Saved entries

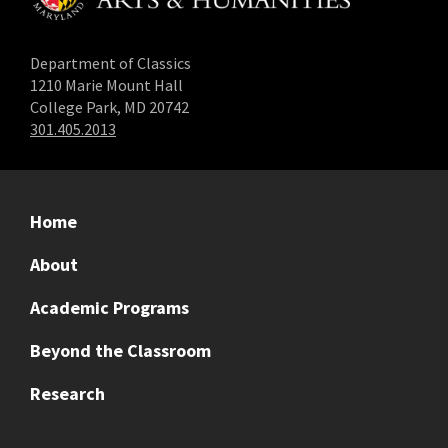
Department of Classics
1210 Marie Mount Hall
College Park, MD 20742
301.405.2013
Home
About
Academic Programs
Beyond the Classroom
Research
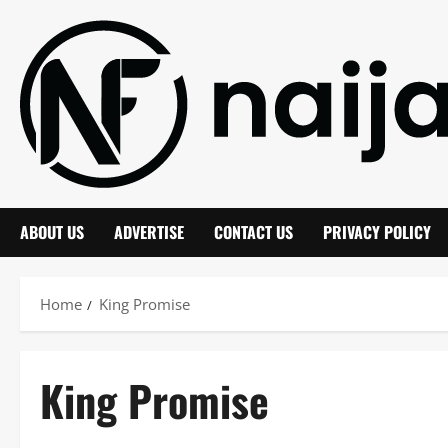
Skip
to
content
ABOUT US
ADVERTISE
CONTACT US
PRIVACY POLICY
Home
King Promise
King Promise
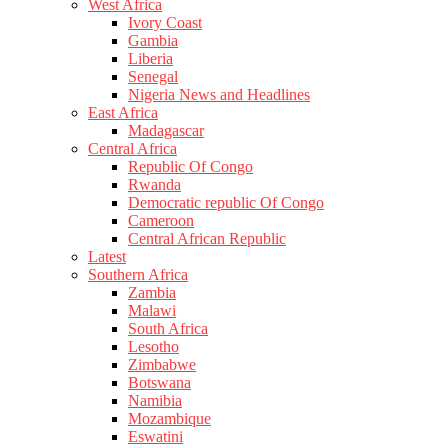
West Africa
Ivory Coast
Gambia
Liberia
Senegal
Nigeria News and Headlines
East Africa
Madagascar
Central Africa
Republic Of Congo
Rwanda
Democratic republic Of Congo
Cameroon
Central African Republic
Latest
Southern Africa
Zambia
Malawi
South Africa
Lesotho
Zimbabwe
Botswana
Namibia
Mozambique
Eswatini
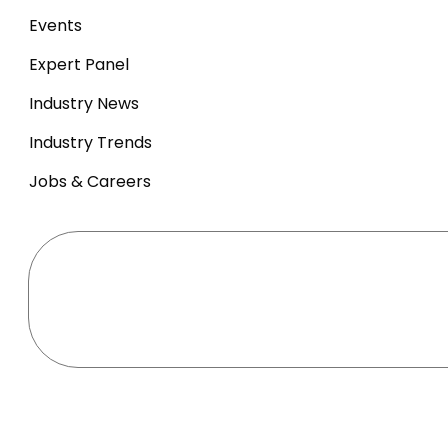
Events
Expert Panel
Industry News
Industry Trends
Jobs & Careers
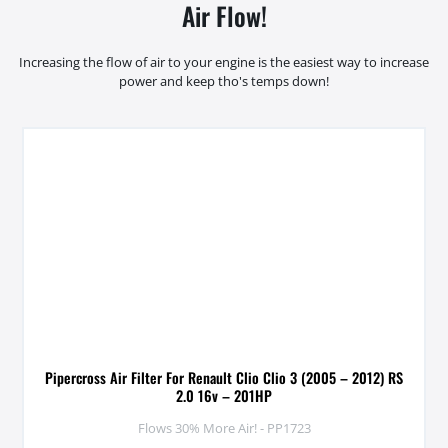
Air Flow!
Increasing the flow of air to your engine is the easiest way to increase
power and keep tho's temps down!
Pipercross Air Filter For Renault Clio Clio 3 (2005 – 2012) RS
2.0 16v – 201HP
Flows 30% More Air! - PP1723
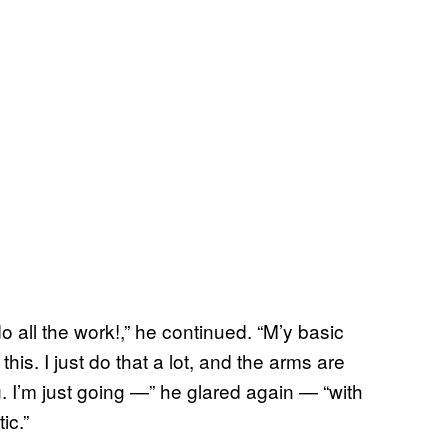
do all the work!,” he continued. “M’y basic
his. I just do that a lot, and the arms are
. I’m just going —” he glared again — “with
ic.”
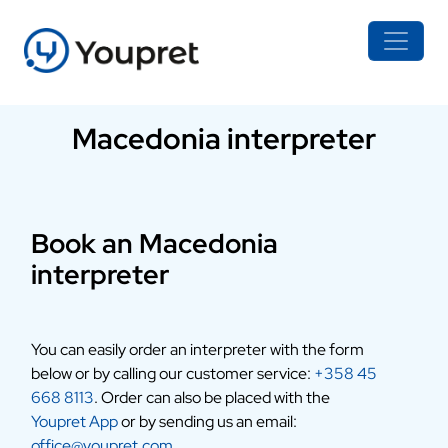
Macedonia interpreter
Book an Macedonia
interpreter
You can easily order an interpreter with the form
below or by calling our customer service:
+358 45
668 8113
. Order can also be placed with the
Youpret App
or by sending us an email:
office@youpret.com
.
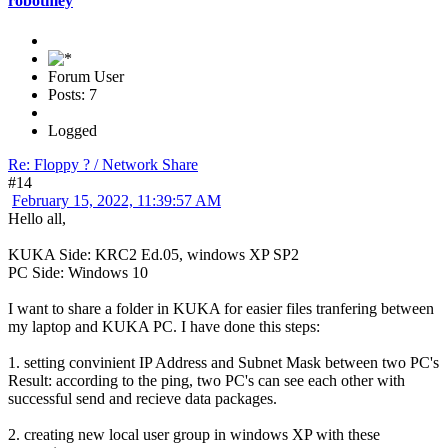
robotmey
Forum User
Posts: 7
Logged
Re: Floppy ? / Network Share
#14
February 15, 2022, 11:39:57 AM
Hello all,
KUKA Side: KRC2 Ed.05, windows XP SP2
PC Side: Windows 10
I want to share a folder in KUKA for easier files tranfering between
my laptop and KUKA PC. I have done this steps:
1. setting convinient IP Address and Subnet Mask between two PC's
Result: according to the ping, two PC's can see each other with
successful send and recieve data packages.
2. creating new local user group in windows XP with these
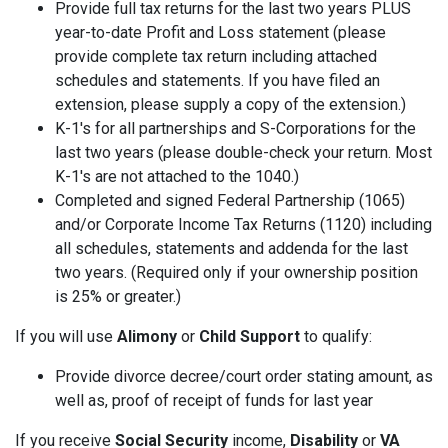
Provide full tax returns for the last two years PLUS
year-to-date Profit and Loss statement (please
provide complete tax return including attached
schedules and statements. If you have filed an
extension, please supply a copy of the extension.)
K-1's for all partnerships and S-Corporations for the
last two years (please double-check your return. Most
K-1's are not attached to the 1040.)
Completed and signed Federal Partnership (1065)
and/or Corporate Income Tax Returns (1120) including
all schedules, statements and addenda for the last
two years. (Required only if your ownership position
is 25% or greater.)
If you will use
Alimony
or
Child Support
to qualify:
Provide divorce decree/court order stating amount, as
well as, proof of receipt of funds for last year
If you receive
Social Security
income,
Disability
or
VA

**What is needed**
Set down all of the entries exactly as they appear, but keep the images out.

**Response to the exercise**
Department of Classics
1210 Marie Mount Hall
College Park, MD 20742
301.405.2013
Home
About
Academic Programs
Beyond the Classroom
Research
Skip
to
content
ABOUT US
ADVERTISE
CONTACT US
PRIVACY POLICY
Home
King Promise
King Promise
West Africa
Ivory Coast
Gambia
Liberia
Senegal
Nigeria News and Headlines
East Africa
Madagascar
Central Africa
Republic Of Congo
Rwanda
Democratic republic Of Congo
Cameroon
Central African Republic
Latest
Southern Africa
Zambia
Malawi
South Africa
Lesotho
Zimbabwe
Botswana
Namibia
Mozambique
Eswatini
Events
Expert Panel
Industry News
Industry Trends
Jobs & Careers
Air Flow!
Increasing the flow of air to your engine is the easiest way to increase
power and keep tho's temps down!
Pipercross Air Filter For Renault Clio Clio 3 (2005 – 2012) RS
2.0 16v – 201HP
Flows 30% More Air! - PP1723
do all the work!,” he continued. “M’y basic
his. I just do that a lot, and the arms are
. I’m just going —” he glared again — “with
ic.”
Macedonia interpreter
Book an Macedonia
interpreter
You can easily order an interpreter with the form
below or by calling our customer service:
+358 45
668 8113
. Order can also be placed with the
Youpret App
or by sending us an email:
office@youpret.com
.
robotmey
Forum User
Posts: 7
Logged
Re: Floppy ? / Network Share
#14
February 15, 2022, 11:39:57 AM
Hello all,
KUKA Side: KRC2 Ed.05, windows XP SP2
PC Side: Windows 10
I want to share a folder in KUKA for easier files tranfering between
my laptop and KUKA PC. I have done this steps:
1. setting convinient IP Address and Subnet Mask between two PC's
Result: according to the ping, two PC's can see each other with
successful send and recieve data packages.
2. creating new local user group in windows XP with these
Provide full tax returns for the last two years PLUS
year-to-date Profit and Loss statement (please
provide complete tax return including attached
schedules and statements. If you have filed an
extension, please supply a copy of the extension.)
K-1's for all partnerships and S-Corporations for the
last two years (please double-check your return. Most
K-1's are not attached to the 1040.)
Completed and signed Federal Partnership (1065)
and/or Corporate Income Tax Returns (1120) including
all schedules, statements and addenda for the last
two years. (Required only if your ownership position
is 25% or greater.)
If you will use
Alimony
or
Child Support
to qualify:
Provide divorce decree/court order stating amount, as
well as, proof of receipt of funds for last year
If you receive
Social Security
income,
Disability
or
VA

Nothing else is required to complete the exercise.